Directions for this task: Copy the material below word for word, from its first line through the line containing "genus: Tricholoma", with both of those lines included.

- - -

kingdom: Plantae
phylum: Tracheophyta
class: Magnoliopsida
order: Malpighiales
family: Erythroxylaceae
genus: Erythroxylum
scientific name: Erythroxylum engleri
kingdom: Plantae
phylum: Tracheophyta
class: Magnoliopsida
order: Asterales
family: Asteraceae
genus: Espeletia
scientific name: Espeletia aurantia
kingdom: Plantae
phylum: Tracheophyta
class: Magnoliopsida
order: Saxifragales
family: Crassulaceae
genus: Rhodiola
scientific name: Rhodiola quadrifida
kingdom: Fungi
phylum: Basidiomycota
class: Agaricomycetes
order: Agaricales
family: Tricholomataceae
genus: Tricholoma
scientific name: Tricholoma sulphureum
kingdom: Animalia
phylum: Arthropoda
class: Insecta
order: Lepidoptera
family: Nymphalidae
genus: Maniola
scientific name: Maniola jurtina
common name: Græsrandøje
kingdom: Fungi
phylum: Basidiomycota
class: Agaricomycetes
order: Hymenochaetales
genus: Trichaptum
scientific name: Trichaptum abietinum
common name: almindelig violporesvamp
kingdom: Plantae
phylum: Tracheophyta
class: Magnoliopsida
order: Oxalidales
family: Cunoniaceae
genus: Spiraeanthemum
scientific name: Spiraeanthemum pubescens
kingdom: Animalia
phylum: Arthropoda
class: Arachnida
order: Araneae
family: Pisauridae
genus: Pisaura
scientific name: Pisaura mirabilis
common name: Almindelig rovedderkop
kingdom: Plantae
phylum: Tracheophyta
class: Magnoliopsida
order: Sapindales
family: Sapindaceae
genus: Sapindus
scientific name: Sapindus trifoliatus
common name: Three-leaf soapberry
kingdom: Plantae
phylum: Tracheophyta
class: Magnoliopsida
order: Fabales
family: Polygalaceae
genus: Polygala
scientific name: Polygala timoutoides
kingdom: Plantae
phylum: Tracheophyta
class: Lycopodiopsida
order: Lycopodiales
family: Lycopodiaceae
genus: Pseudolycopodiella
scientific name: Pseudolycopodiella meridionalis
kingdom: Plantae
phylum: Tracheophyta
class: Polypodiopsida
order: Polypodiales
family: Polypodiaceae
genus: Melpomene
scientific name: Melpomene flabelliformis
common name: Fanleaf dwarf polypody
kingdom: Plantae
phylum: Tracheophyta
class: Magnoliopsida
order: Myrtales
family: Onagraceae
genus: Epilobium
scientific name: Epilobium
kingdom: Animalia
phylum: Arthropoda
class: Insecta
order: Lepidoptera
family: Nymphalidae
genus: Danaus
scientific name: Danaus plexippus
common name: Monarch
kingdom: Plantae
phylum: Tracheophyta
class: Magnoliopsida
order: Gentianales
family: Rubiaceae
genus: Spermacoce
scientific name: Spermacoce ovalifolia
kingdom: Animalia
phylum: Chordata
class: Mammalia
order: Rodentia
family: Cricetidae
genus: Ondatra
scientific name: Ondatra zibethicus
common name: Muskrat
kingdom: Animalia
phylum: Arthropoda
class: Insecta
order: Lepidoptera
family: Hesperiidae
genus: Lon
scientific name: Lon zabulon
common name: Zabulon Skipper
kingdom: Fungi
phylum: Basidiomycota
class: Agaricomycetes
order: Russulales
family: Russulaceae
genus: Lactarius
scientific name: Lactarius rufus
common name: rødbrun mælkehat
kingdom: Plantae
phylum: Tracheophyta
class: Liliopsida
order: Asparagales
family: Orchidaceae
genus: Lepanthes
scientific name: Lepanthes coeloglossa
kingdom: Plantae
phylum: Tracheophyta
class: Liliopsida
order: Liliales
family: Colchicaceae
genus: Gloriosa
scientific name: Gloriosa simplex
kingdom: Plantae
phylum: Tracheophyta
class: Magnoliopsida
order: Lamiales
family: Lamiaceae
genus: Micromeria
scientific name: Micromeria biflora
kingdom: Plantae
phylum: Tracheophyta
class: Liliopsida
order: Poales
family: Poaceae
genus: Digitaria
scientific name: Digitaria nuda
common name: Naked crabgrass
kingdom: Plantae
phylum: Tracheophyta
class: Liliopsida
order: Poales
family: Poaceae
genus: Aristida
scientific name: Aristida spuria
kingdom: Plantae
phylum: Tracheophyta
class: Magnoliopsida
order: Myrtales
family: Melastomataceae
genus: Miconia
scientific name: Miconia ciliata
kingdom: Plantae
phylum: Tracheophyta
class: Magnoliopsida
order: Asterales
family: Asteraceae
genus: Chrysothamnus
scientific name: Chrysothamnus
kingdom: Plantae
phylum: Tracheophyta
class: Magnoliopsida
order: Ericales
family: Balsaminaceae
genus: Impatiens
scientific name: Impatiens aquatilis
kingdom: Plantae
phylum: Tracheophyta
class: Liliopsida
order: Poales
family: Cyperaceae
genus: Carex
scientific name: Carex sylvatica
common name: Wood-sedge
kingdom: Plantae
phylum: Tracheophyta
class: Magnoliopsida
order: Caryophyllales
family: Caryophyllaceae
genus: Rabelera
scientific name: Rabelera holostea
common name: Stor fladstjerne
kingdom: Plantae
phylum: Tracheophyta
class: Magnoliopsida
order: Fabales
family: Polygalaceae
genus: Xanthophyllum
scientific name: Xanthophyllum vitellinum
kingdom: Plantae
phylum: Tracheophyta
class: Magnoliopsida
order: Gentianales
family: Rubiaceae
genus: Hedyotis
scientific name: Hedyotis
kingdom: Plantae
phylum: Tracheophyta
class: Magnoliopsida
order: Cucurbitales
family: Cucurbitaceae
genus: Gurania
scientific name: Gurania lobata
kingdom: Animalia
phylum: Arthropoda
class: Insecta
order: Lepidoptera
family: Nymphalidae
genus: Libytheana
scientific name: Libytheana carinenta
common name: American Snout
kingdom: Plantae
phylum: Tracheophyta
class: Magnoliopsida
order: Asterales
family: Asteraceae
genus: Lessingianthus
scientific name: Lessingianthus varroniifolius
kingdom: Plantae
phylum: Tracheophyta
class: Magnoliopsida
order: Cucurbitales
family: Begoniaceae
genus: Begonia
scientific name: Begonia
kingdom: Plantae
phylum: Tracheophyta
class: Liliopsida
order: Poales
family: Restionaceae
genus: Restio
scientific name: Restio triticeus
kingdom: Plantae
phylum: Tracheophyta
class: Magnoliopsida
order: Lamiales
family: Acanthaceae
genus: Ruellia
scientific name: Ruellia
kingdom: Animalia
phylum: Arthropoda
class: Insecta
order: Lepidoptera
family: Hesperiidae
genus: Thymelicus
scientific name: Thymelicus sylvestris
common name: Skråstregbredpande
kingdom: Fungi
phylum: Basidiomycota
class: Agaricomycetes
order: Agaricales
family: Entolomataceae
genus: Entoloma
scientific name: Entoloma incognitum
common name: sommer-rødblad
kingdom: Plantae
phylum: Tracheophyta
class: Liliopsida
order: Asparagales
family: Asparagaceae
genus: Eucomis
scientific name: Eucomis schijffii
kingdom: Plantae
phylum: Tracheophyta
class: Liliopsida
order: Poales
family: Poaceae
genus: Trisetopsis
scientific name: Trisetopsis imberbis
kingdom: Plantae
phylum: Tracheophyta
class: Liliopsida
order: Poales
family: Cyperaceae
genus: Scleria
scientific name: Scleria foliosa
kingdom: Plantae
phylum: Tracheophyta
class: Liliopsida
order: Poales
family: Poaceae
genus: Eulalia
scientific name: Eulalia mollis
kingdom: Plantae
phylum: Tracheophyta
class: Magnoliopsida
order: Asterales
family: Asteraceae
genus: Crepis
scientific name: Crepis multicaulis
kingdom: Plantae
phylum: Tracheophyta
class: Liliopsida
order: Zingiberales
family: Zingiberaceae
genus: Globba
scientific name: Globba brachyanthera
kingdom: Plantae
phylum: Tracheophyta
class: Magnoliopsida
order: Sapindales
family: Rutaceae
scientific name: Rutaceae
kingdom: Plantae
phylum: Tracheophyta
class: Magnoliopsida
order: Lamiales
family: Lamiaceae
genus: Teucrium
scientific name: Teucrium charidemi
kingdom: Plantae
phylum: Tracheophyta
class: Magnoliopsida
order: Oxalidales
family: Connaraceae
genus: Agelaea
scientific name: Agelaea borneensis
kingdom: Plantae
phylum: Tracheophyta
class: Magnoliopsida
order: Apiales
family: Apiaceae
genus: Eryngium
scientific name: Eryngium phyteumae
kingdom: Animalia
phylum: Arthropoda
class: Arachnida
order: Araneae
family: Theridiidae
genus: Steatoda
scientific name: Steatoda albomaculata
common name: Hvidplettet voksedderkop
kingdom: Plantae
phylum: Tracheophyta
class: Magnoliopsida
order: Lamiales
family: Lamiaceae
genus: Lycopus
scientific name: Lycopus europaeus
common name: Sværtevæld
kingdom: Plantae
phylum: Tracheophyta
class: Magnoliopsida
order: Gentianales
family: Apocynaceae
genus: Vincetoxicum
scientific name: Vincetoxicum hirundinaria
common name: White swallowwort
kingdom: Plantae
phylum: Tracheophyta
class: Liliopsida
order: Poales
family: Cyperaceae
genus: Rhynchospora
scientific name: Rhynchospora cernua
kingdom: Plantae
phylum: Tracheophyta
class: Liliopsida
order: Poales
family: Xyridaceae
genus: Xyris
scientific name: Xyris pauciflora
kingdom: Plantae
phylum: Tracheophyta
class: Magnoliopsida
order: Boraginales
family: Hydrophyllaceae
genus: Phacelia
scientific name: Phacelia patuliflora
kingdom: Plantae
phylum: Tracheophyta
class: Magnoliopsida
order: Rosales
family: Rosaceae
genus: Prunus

- - -

Response to the task:
kingdom: Plantae
phylum: Tracheophyta
class: Magnoliopsida
order: Malpighiales
family: Erythroxylaceae
genus: Erythroxylum
scientific name: Erythroxylum engleri
kingdom: Plantae
phylum: Tracheophyta
class: Magnoliopsida
order: Asterales
family: Asteraceae
genus: Espeletia
scientific name: Espeletia aurantia
kingdom: Plantae
phylum: Tracheophyta
class: Magnoliopsida
order: Saxifragales
family: Crassulaceae
genus: Rhodiola
scientific name: Rhodiola quadrifida
kingdom: Fungi
phylum: Basidiomycota
class: Agaricomycetes
order: Agaricales
family: Tricholomataceae
genus: Tricholoma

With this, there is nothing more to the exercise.